Semantic segmentation on ADE20K
- ADE20K is used as the benchmark for the semantic segmentation task, comprising 150 semantic categories with 20,000 images in the training set and 2,000 images in the validation set.
- Mamba is utilized as the backbone for UperNet, with initialization from ImageNet pre-trained weights.
- Training is conducted using the AdamW optimizer with a learning rate of 0.0001 and a batch size of 16 for 160,000 iterations.
- Implementation is done using the PyTorch and mmsegmentation libraries, with experiments performed on four NVIDIA 4090 GPUs, utilizing FP16 precision to enhance training speed.
Results
- Similar to object detection on COCO, the performance trend for semantic segmentation on ADE20K shows that MambaOut can outperform some visual Mamba models but cannot match the results of state-of-the-art Mamba models.
- For example, LocalVMamba-T surpasses MambaOut-Tiny by 0.5 mIoU in both single scale (SS) and multi-scale (MS) evaluations, further supporting Hypothesis 2 empirically.
- Additionally, visual Mamba models continue to exhibit notable performance deficits compared to more advanced hybrid models that integrate convolution and attention mechanisms, such as SG-Former and TransNeXt.
- Visual Mamba needs to further demonstrate its strengths in long-sequence modeling by achieving stronger performance in the visual segmentation task.
Conclusion
Mamba mechanism is best suited for tasks with long sequences and autoregressive characteristics.

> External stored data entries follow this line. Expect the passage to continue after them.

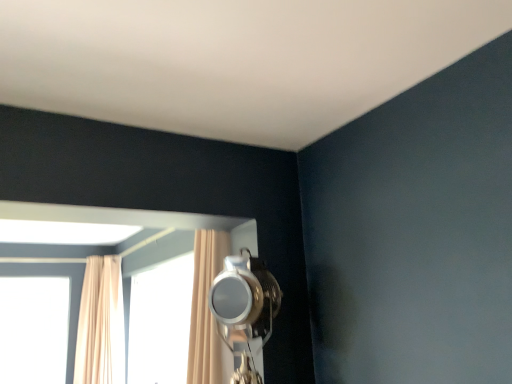
Locate an element on the screen. beige fabric curtain at left is located at coordinates (101, 324).

The height and width of the screenshot is (384, 512). What do you see at coordinates (101, 324) in the screenshot?
I see `beige fabric curtain at left` at bounding box center [101, 324].

Measure the distance between beige fabric curtain at left and camera.

They are 4.84 meters apart.

You are a GUI agent. You are given a task and a screenshot of the screen. Output one action in this format:
    pyautogui.click(x=<x>, y=<y>)
    Task: Click on the beige fabric curtain at left
    The image size is (512, 384).
    Given the screenshot: What is the action you would take?
    pyautogui.click(x=101, y=324)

Mamba shows potential for visual detection and segmentation tasks, which do align with long-sequence characteristics. MambaOut models that surpass all visual Mamba models on ImageNet, yet still lag behind state-of-the-art visual Mamba models.
However, due to computational resource limitations, this paper focuses on verifying the Mamba concept for visual tasks. Future research could further explore Mamba and RNN concepts, as well as the integration of RNN and Transformer for large language models (LLMs) and large multimodal models (LMMs), potentially leading to new advancements in these areas.